Autonomous vehicle, or self-driving car, is a computer-controlled vehicle that drives itself. It should not be viewed simply as an upgraded car, however. The implications of the AV vision go much deeper, painting a picture of a full smart-city infrastructure. AV tech is predicted by most experts to reach maturity around and after year 2040, and if we do not increase awareness about this new technology and agree on solutions to possible problems, we will not be ready by that time the technology enter our daily lives. Let’s consider what ethical, practical, and legal issues AV may raise, and what possible solutions we could find for those.
Driving is a complex task that involves perception, navigation, planning, inference, decision-making, and controlling the vehicle. Humans use brain, hands and feet, and the AV uses neural networks and mechanical components. Cameras and radar make the AV’s perception function possible, inference is secured through algorithms to predict the intent of cars or pedestrians, etc. Another component of driving is the unpredictability – from sudden weather changes to unexpected human actions and reactions. How well can AV deal with it?
Let’s first consider the types of AV and the evolution it has traveled so far.
Currently, the Society of Automotive Engineers classifies AVs as “Level 0” to “Level 5.” Levels of 0 to 3 are more of extra functions, AI tools that the human driver uses. Level 4 is more autonomous, but it drives on a fixed route. Finally, Level 5 (L5) is fully autonomous, for instance, a robo-bus controlled by an app.
Levels 0 through 3 are available in commercial vehicles now, L4 has been deployed experimentally in some cities in 2018, but L5 is still far out of reach. One of the main problems is that AI needs to be trained on large amount of data representative of real-life driving, but there is no way no to collect that much information on all possible movements of the objects on the road in all possible scenarios. We could synthesize data and program rules, but synthesized data is not as good as the real one, and the rules may be inapplicable or contradicting in certain situations.
The promise of AV is greater convenience, lower cost, and improved safety. Let’s consider the possibilities.
AI algorithms can move AVs be closer to people who might need a ride soon (e.g. when an event is about to conclude, or when an airplane lands in the airport). The routes of AVs routes can be optimized depending on the total amount of time users wait and the total amount of time AVs are empty. Carpooling will cost much less with AVs, because 75 percent of the fare currently goes to the driver.
In the post-2041 world, where AVs are as much part of our lives as smartphones are now, people would gain the hours spent on driving back for their lives. As more data is collected, the AI technology for AV would improve, and the efficiency of AV would increase with more automation.
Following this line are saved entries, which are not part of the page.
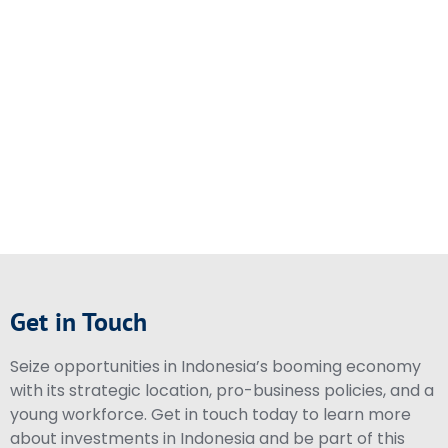
Get in Touch
Seize opportunities in Indonesia’s booming economy
with its strategic location, pro-business policies, and a
young workforce. Get in touch today to learn more
about investments in Indonesia and be part of this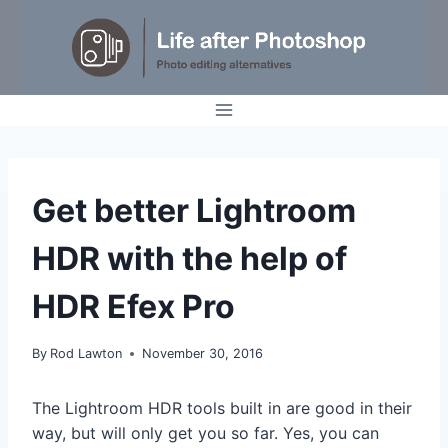
Skip
to
content
TUTORIALS
Get better Lightroom
HDR with the help of
HDR Efex Pro
By
Rod Lawton
November 30, 2016
The Lightroom HDR tools built in are good in their
way, but will only get you so far. Yes, you can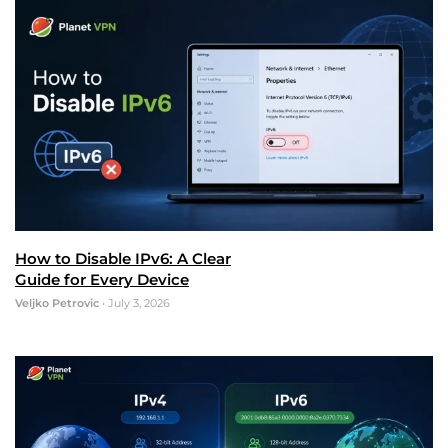
How to Disable IPv6: A Clear
Guide for Every Device
Veljko Petrovic
•
July 3, 2026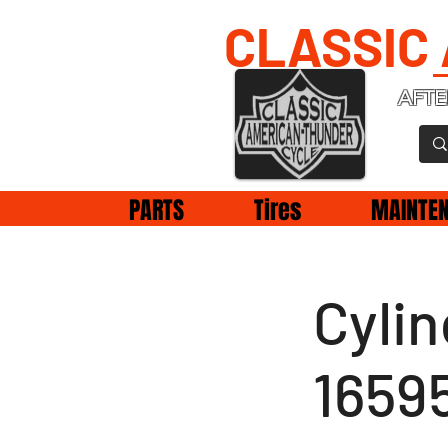
CLASSIC
AFTE
PARTS
Tires
MAINTE
Cyli
1659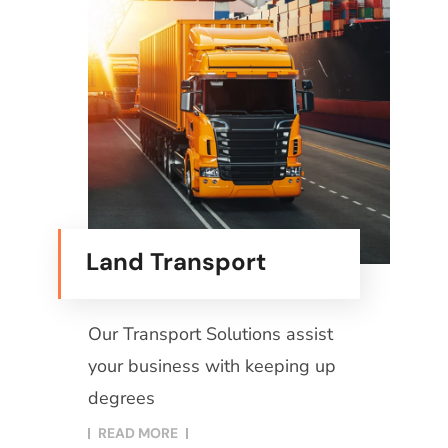
Land Transport
Our Transport Solutions assist
your business with keeping up
degrees
READ MORE​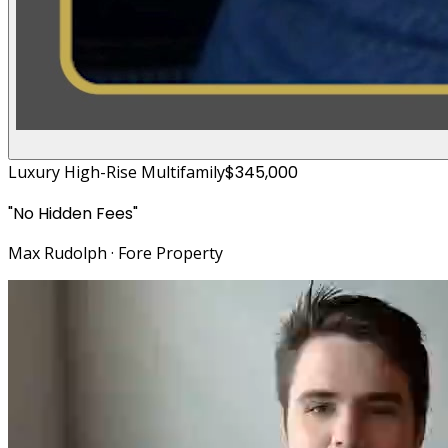
Luxury High-Rise Multifamily
$345,000
"
No Hidden Fees
"
Max Rudolph
·
Fore Property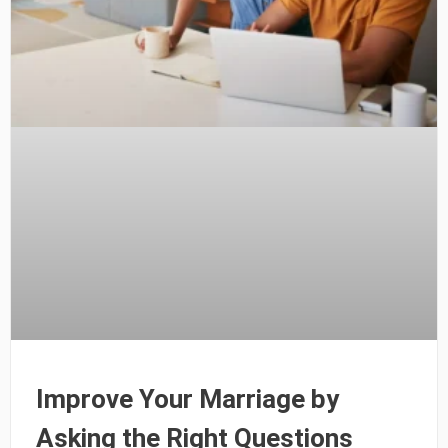
Improve Your Marriage by
Asking the Right Questions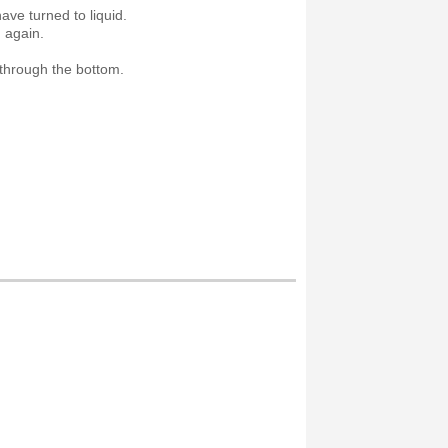
ave turned to liquid.
d again.
ut through the bottom.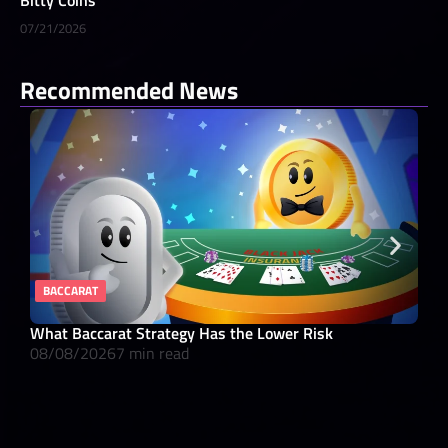
07/21/2026
Recommended News
BACCARAT
RE
What Baccarat Strategy Has the Lower Risk
10 
08/08/2026
7 min read
08/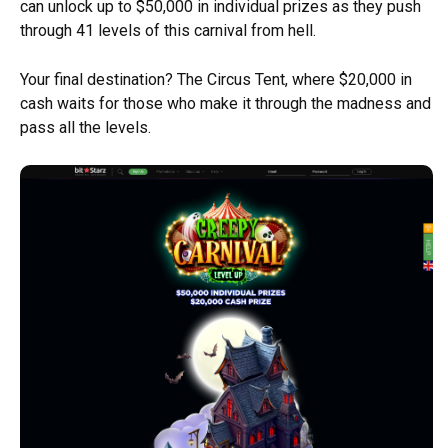
can unlock up to $50,000 in individual prizes as they push
through 41 levels of this carnival from hell.
Your final destination? The Circus Tent, where $20,000 in
cash waits for those who make it through the madness and
pass all the levels.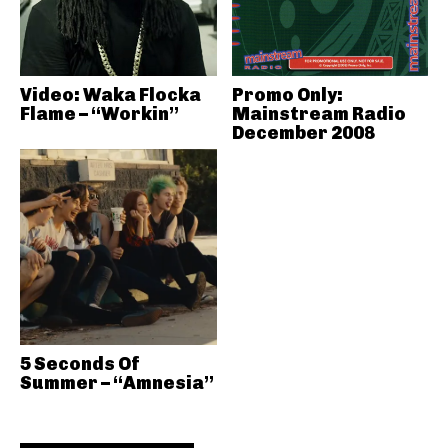
Video: Waka Flocka
Promo Only:
Flame – “Workin”
Mainstream Radio
December 2008
5 Seconds Of
Summer – “Amnesia”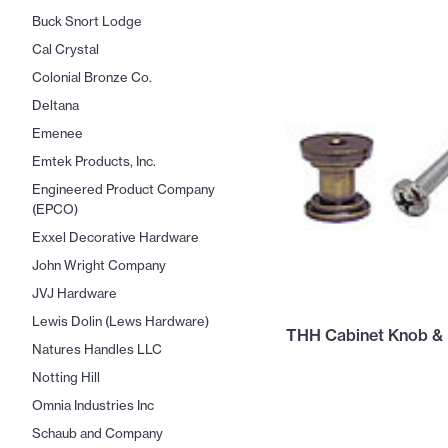
Buck Snort Lodge
Cal Crystal
Colonial Bronze Co.
Deltana
Emenee
Emtek Products, Inc.
Engineered Product Company
(EPCO)
Exxel Decorative Hardware
John Wright Company
JVJ Hardware
Lewis Dolin (Lews Hardware)
THH Cabinet Knob & 
Natures Handles LLC
Notting Hill
Omnia Industries Inc
Schaub and Company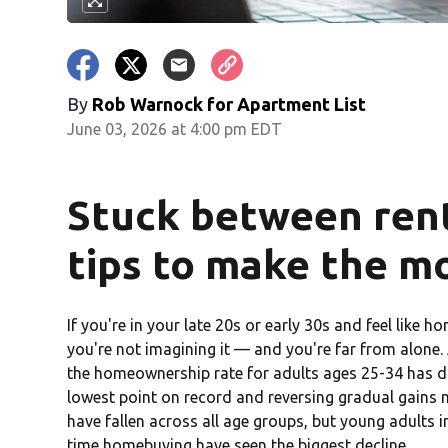
By
Rob Warnock for Apartment List
June 03, 2026 at 4:00 pm EDT
Stuck between rent
tips to make the m
If you're in your late 20s or early 30s and feel like 
you're not imagining it — and you're far from alone
the homeownership rate for adults ages 25-34 has d
lowest point on record and reversing gradual gain
have fallen across all age groups, but young adults in
time homebuying have seen the biggest decline.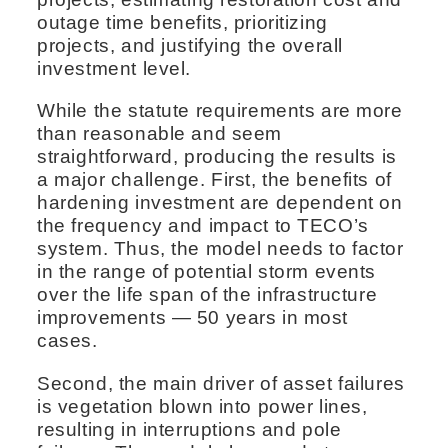
outage time benefits, prioritizing
projects, and justifying the overall
investment level.
While the statute requirements are more
than reasonable and seem
straightforward, producing the results is
a major challenge. First, the benefits of
hardening investment are dependent on
the frequency and impact to TECO’s
system. Thus, the model needs to factor
in the range of potential storm events
over the life span of the infrastructure
improvements — 50 years in most
cases.
Second, the main driver of asset failures
is vegetation blown into power lines,
resulting in interruptions and pole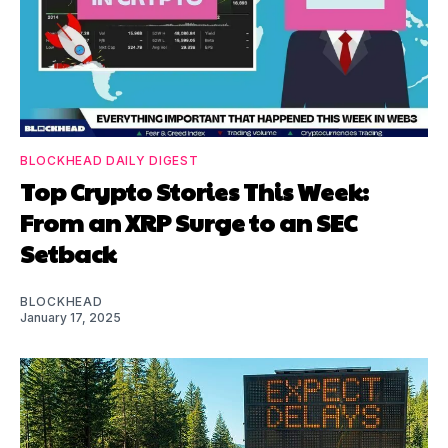
BLOCKHEAD DAILY DIGEST
Top Crypto Stories This Week:
From an XRP Surge to an SEC
Setback
BLOCKHEAD
January 17, 2025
Subsequently, AVs would be used more, driving down the cost, and with the many hours freed from driving, greater productivity would follow.
AVs will be able to communicate instant messages with one another to increase efficiency. For instance, if an AV is experiencing issues or needs to get ahead on the road, it can signal its needs or intentions, or a warning to other AVs. With the efficient AVs, fewer people will drive and buy cars. A lot of parking garages and spaces will fall out of use, freeing up huge amounts of space, and the reduced traffic congestion will decrease air pollution and consumption of fossil fuels.
Concerning approval of AVs by the governments, it is possible only when AVs are deemed “safer than people.” Several ethical issues arise, such as the concept of entrusting human lives into the hands of AI or the dilemma of “the trolley problem.” And if an accident occurs and includes a fatality, what is the judicial process going to be like? Who is going to be held accountable: car manufacturer, AI algorithm provider, or the engineer?
Widespread introduction of AVs will also raise the issue of employment. Millions of people now work as drivers, at gas stations and car dealership, parking garages, and AVs will put most of them out of work. Mechanical repairs will be far less demanded than software expertise, also affecting the employment rate.
There are problems that can potentially confuse the AI, such as natural disasters or acts of terrorism. For such cases, expert human drivers can take over from a tele-operations center, using high-fidelity video with minimal latency. The transmission of it would require a bandwidth of 6G, which is set to be available by about 2030.
Plus, there is the danger of sensationalism. Every error by AVs or accidents including them are extensively reported in the media, and while such attention is justified, it can potentially create an environment of mistrust and hostility toward the technology, which would impede its progress. A lot depends on the way the technology is introduced. Currently, there are two approaches: the Waymo way, which is to collect data slowly in safe environments and avoid fatalities before launching AV, and the Tesla way, which is to launch the product as soon as the AI is reasonably safe, knowing that in time the system will save many lives, although some may be lost in the beginning.
The development of L5 can be accelerated with removal of one assumption: that L5 will be functioning in the cities the way we have them now. The future city can be imagined as having separate layers for cars and pedestrians, with wireless communication between the road and the AVs, and the AVs on such augmented roads operating as trains on “virtual” rails.
The L5 technologies will mature through application of L0-L4 technologies over the years, continuous data collection, and iterative improvement. We have already started using autonomous mobile robots, and autonomous transport trucks can be next, and afterwards, we may have the 2041-and-beyond future with Level 5 AVs.